History

United States
- Name: John H. Hammond
- Namesake: John Hays Hammond
- Ordered: as type (EC2-S-C1) hull, MC hull 2385
- Builder: J.A. Jones Construction, Brunswick, Georgia
- Cost: $892,998
- Yard number: 170
- Way number: 6
- Laid down: 13 October 1944
- Launched: 15 November 1944
- Sponsored by: Mrs.
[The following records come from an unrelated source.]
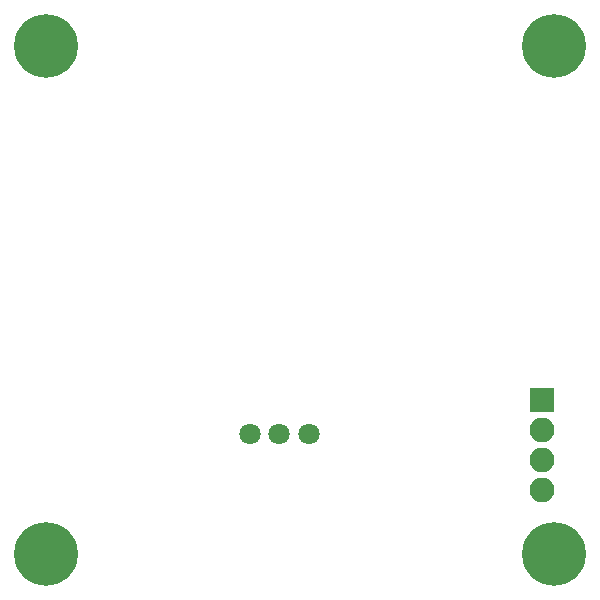
<source format=gbr>
G04 #@! TF.FileFunction,Soldermask,Bot*
%FSLAX46Y46*%
G04 Gerber Fmt 4.6, Leading zero omitted, Abs format (unit mm)*
G04 Created by KiCad (PCBNEW 4.0.5) date 03/18/17 14:23:22*
%MOMM*%
%LPD*%
G01*
G04 APERTURE LIST*
%ADD10C,0.100000*%
%ADD11C,1.797000*%
%ADD12C,5.400000*%
%ADD13R,2.100000X2.100000*%
%ADD14O,2.100000X2.100000*%
G04 APERTURE END LIST*
D10*
D11*
X20246640Y-35825000D03*
X25245360Y-35825000D03*
X22746000Y-35825000D03*
D12*
X46000000Y-46000000D03*
X3000000Y-46000000D03*
X3000000Y-3000000D03*
X46000000Y-3000000D03*
D13*
X45000000Y-33000000D03*
D14*
X45000000Y-35540000D03*
X45000000Y-38080000D03*
X45000000Y-40620000D03*
M02*

</source>
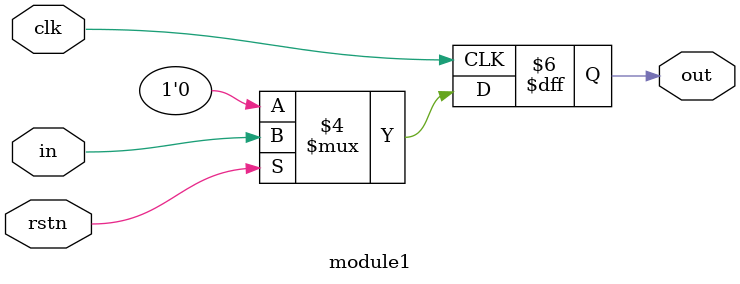
<source format=v>
/***********************************************************************************************
FILE NAME           module1.v
DEPARTMENT          Logic
AUTHOR              XU Lu
AUTHOR'S EMAIL      xu.lu@tnc.ltd
------------------------------------------------------------------------------------------------
RELEASE HISTORY
VERSION             DATE            AUTHOR      DESCRIPTION
1.0                 2024-06-28      XU Lu       Initial
------------------------------------------------------------------------------------------------
KEYWORDS            pre process, sync word
------------------------------------------------------------------------------------------------
PURPOSE             use for match sync word and output frame data with defined length
***********************************************************************************************/

/**********************************************************************************************
MODULE DEFINITION
**********************************************************************************************/
`timescale  1ns / 1ps
module module1 (
    // RESET & CLOCK
    input  wire clk,
    input  wire rstn,
    // IN INTERFACE
    input  wire in,
    // OUTPUT INTERFACE
    output reg out
);

    /***************************************
        PARAMETER SEGMENT
    ***************************************/

    /***************************************
        WIRE SEGMENT
    ***************************************/

    /***************************************
        REGISTER SEGMENT
    ***************************************/

    /***************************************
        INSTANCE SEGMENT
    ***************************************/

    /***************************************
        ASSIGN SEGMENT
    ***************************************/

    /***************************************
        ALWAYS SEGMENT
    ***************************************/
    always @(posedge clk) begin
        if(~rstn) begin
            out <= 1'b0;
        end else begin
            out <= in;
        end
    end

endmodule // <--- module1 module end

</source>
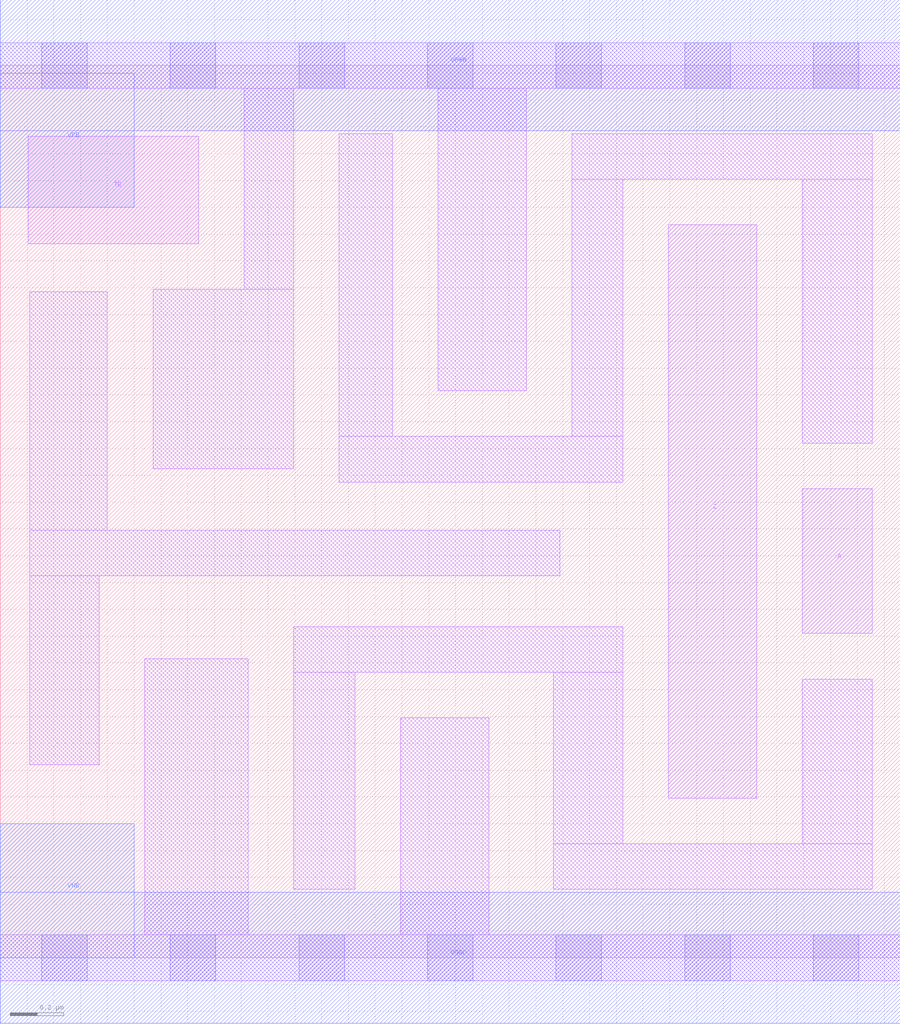
<source format=lef>
# Copyright 2020 The SkyWater PDK Authors
#
# Licensed under the Apache License, Version 2.0 (the "License");
# you may not use this file except in compliance with the License.
# You may obtain a copy of the License at
#
#     https://www.apache.org/licenses/LICENSE-2.0
#
# Unless required by applicable law or agreed to in writing, software
# distributed under the License is distributed on an "AS IS" BASIS,
# WITHOUT WARRANTIES OR CONDITIONS OF ANY KIND, either express or implied.
# See the License for the specific language governing permissions and
# limitations under the License.
#
# SPDX-License-Identifier: Apache-2.0

VERSION 5.5 ;
NAMESCASESENSITIVE ON ;
BUSBITCHARS "[]" ;
DIVIDERCHAR "/" ;
MACRO sky130_fd_sc_lp__einvp_2
  CLASS CORE ;
  SOURCE USER ;
  ORIGIN  0.000000  0.000000 ;
  SIZE  3.360000 BY  3.330000 ;
  SYMMETRY X Y R90 ;
  SITE unit ;
  PIN A
    ANTENNAGATEAREA  0.630000 ;
    DIRECTION INPUT ;
    USE SIGNAL ;
    PORT
      LAYER li1 ;
        RECT 2.995000 1.210000 3.255000 1.750000 ;
    END
  END A
  PIN TE
    ANTENNAGATEAREA  0.411000 ;
    DIRECTION INPUT ;
    USE SIGNAL ;
    PORT
      LAYER li1 ;
        RECT 0.105000 2.665000 0.740000 3.065000 ;
    END
  END TE
  PIN Z
    ANTENNADIFFAREA  0.588000 ;
    DIRECTION OUTPUT ;
    USE SIGNAL ;
    PORT
      LAYER li1 ;
        RECT 2.495000 0.595000 2.825000 2.735000 ;
    END
  END Z
  PIN VGND
    DIRECTION INOUT ;
    USE GROUND ;
    PORT
      LAYER met1 ;
        RECT 0.000000 -0.245000 3.360000 0.245000 ;
    END
  END VGND
  PIN VNB
    DIRECTION INOUT ;
    USE GROUND ;
    PORT
    END
  END VNB
  PIN VPB
    DIRECTION INOUT ;
    USE POWER ;
    PORT
    END
  END VPB
  PIN VNB
    DIRECTION INOUT ;
    USE GROUND ;
    PORT
      LAYER met1 ;
        RECT 0.000000 0.000000 0.500000 0.500000 ;
    END
  END VNB
  PIN VPB
    DIRECTION INOUT ;
    USE POWER ;
    PORT
      LAYER met1 ;
        RECT 0.000000 2.800000 0.500000 3.300000 ;
    END
  END VPB
  PIN VPWR
    DIRECTION INOUT ;
    USE POWER ;
    PORT
      LAYER met1 ;
        RECT 0.000000 3.085000 3.360000 3.575000 ;
    END
  END VPWR
  OBS
    LAYER li1 ;
      RECT 0.000000 -0.085000 3.360000 0.085000 ;
      RECT 0.000000  3.245000 3.360000 3.415000 ;
      RECT 0.110000  0.720000 0.370000 1.425000 ;
      RECT 0.110000  1.425000 2.090000 1.595000 ;
      RECT 0.110000  1.595000 0.400000 2.485000 ;
      RECT 0.540000  0.085000 0.925000 1.115000 ;
      RECT 0.570000  1.825000 1.095000 2.495000 ;
      RECT 0.910000  2.495000 1.095000 3.245000 ;
      RECT 1.095000  0.255000 1.325000 1.065000 ;
      RECT 1.095000  1.065000 2.325000 1.235000 ;
      RECT 1.265000  1.775000 2.325000 1.945000 ;
      RECT 1.265000  1.945000 1.465000 3.075000 ;
      RECT 1.495000  0.085000 1.825000 0.895000 ;
      RECT 1.635000  2.115000 1.965000 3.245000 ;
      RECT 2.065000  0.255000 3.255000 0.425000 ;
      RECT 2.065000  0.425000 2.325000 1.065000 ;
      RECT 2.135000  1.945000 2.325000 2.905000 ;
      RECT 2.135000  2.905000 3.255000 3.075000 ;
      RECT 2.995000  0.425000 3.255000 1.040000 ;
      RECT 2.995000  1.920000 3.255000 2.905000 ;
    LAYER mcon ;
      RECT 0.155000 -0.085000 0.325000 0.085000 ;
      RECT 0.155000  3.245000 0.325000 3.415000 ;
      RECT 0.635000 -0.085000 0.805000 0.085000 ;
      RECT 0.635000  3.245000 0.805000 3.415000 ;
      RECT 1.115000 -0.085000 1.285000 0.085000 ;
      RECT 1.115000  3.245000 1.285000 3.415000 ;
      RECT 1.595000 -0.085000 1.765000 0.085000 ;
      RECT 1.595000  3.245000 1.765000 3.415000 ;
      RECT 2.075000 -0.085000 2.245000 0.085000 ;
      RECT 2.075000  3.245000 2.245000 3.415000 ;
      RECT 2.555000 -0.085000 2.725000 0.085000 ;
      RECT 2.555000  3.245000 2.725000 3.415000 ;
      RECT 3.035000 -0.085000 3.205000 0.085000 ;
      RECT 3.035000  3.245000 3.205000 3.415000 ;
  END
END sky130_fd_sc_lp__einvp_2
END LIBRARY

</source>
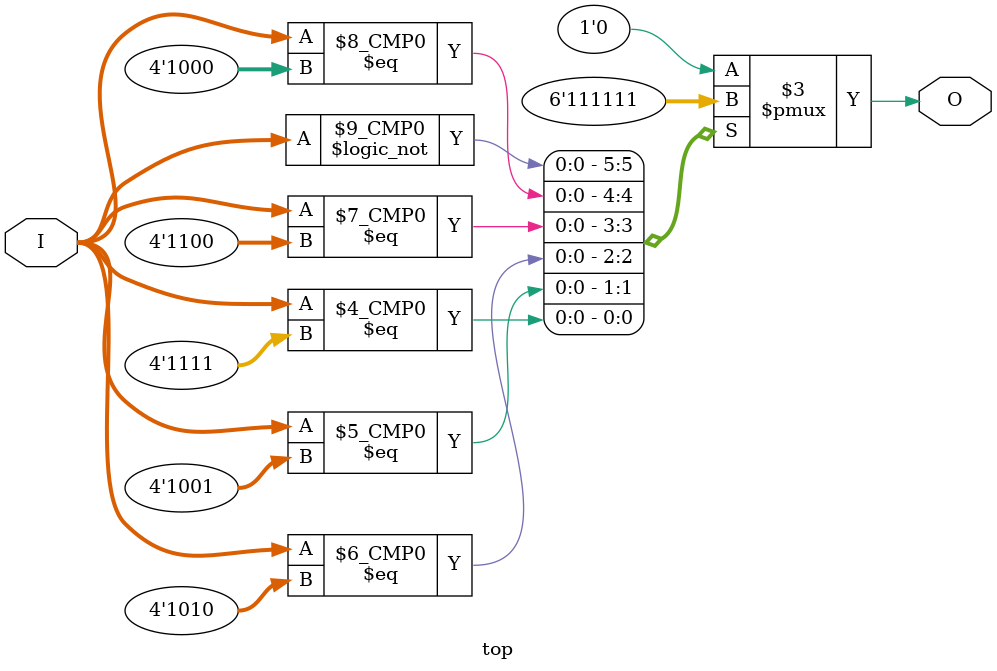
<source format=v>
module top(input [3:0] I, output O);
    always @(I)
    case(I)
        4'b0000 : O = 1;
        4'b1000 : O = 1;
        4'b1100 : O = 1;
        4'b1010 : O = 1;
        4'b1001 : O = 1;
        4'b1111 : O = 1;
        default : O = 0;
    endcase
endmodule // top

</source>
R. Gregg Cherry
- Completed: 27 November 1944
- Identification: Call Signal: KYTU; ;
- Fate: Struck a mine off Elba, Italy, 17 July 1945; Declared constructive total loss (CTL); Sold for scrapping, 20 February 1948;

General characteristics
- Class & type: Liberty ship; type EC2-S-C1, standard;
- Tonnage: 10,865 LT DWT; 7,176 GRT;
- Displacement: 3,380 long tons (3,434 t) (light); 14,245 long tons (14,474 t) (max);
- Length: 441 feet 6 inches (135 m) oa; 416 feet (127 m) pp; 427 feet (130 m) lwl;
- Beam: 57 feet (17 m)
- Draft: 27 ft 9.25 in (8.4646 m)
- Installed power: 2 × Oil fired 450 °F (232 °C) boilers, operating at 220 psi (1,500 kPa); 2,500 hp (1,900 kW);
- Propulsion: 1 × triple-expansion steam engine, (manufactured by General Machinery Corp., Hamilton, Ohio); 1 × screw propeller;
- Speed: 11.5 knots (21.3 km/h; 13.2 mph)
- Capacity: 562,608 cubic feet (15,931 m^{3}) (grain); 499,573 cubic feet (14,146 m^{3}) (bale);
- Complement: 38–62 USMM; 21–40 USNAG;
- Armament: Varied by ship; Bow-mounted 3-inch (76 mm)/50-caliber gun; Stern-mounted 4-inch (102 mm)/50-caliber gun; 2–8 × single 20-millimeter (0.79 in) Oerlikon anti-aircraft (AA) cannons and/or,; 2–8 × 37-millimeter (1.46 in) M1 AA guns;

= SS John H. Hammond =

World War II Liberty ship of the United States

SS John H. Hammond was a Liberty ship built in the United States during World War II. She was named after John Hays Hammond, a mining engineer, diplomat, and philanthropist.

==Construction==
John H. Hammond was laid down on 13 October 1944, under a United States Maritime Commission (MARCOM) contract, MC hull 2385, by J.A. Jones Construction, Brunswick, Georgia; she was sponsored by Mrs. R. Gregg Cherry, wife of then governor elect R. Gregg Cherry, and launched on 15 November 1944.

==History==
She was allocated to William J. Rountree Company, on 27 November 1944. On 17 July 1945, she struck a mine off Elba, Italy, and was towed to Naples, Italy. She was declared a constructive total loss (CTL). On 20 February 1948, she was sold, along with 39 other vessels, including her sister ships and , for $520,000, to Venturi Salvaggi Ricuperi Imprese Marittime Societa per Azioni, Genoa.